### TO-DO ITEM
Reproduce the text of each of the records below word for word, leaving out the pictures.

*** DATA EXTRACT ***

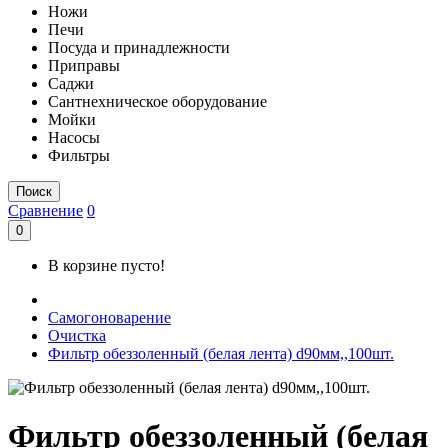
Ножи
Печи
Посуда и принадлежности
Приправы
Саджи
Сантнехническое оборудование
Мойки
Насосы
Фильтры
Поиск
Сравнение
0
0
В корзине пусто!
Самогоноварение
Очистка
Фильтр обеззоленный (белая лента) d90мм,,100шт.
Фильтр обеззоленный (белая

*** End of DATA EXTRACT ***

### REPLY
Ножи
Печи
Посуда и принадлежности
Приправы
Саджи
Сантнехническое оборудование
Мойки
Насосы
Фильтры
Поиск
Сравнение
0
0
В корзине пусто!
Самогоноварение
Очистка
Фильтр обеззоленный (белая лента) d90мм,,100шт.
Фильтр обеззоленный (белая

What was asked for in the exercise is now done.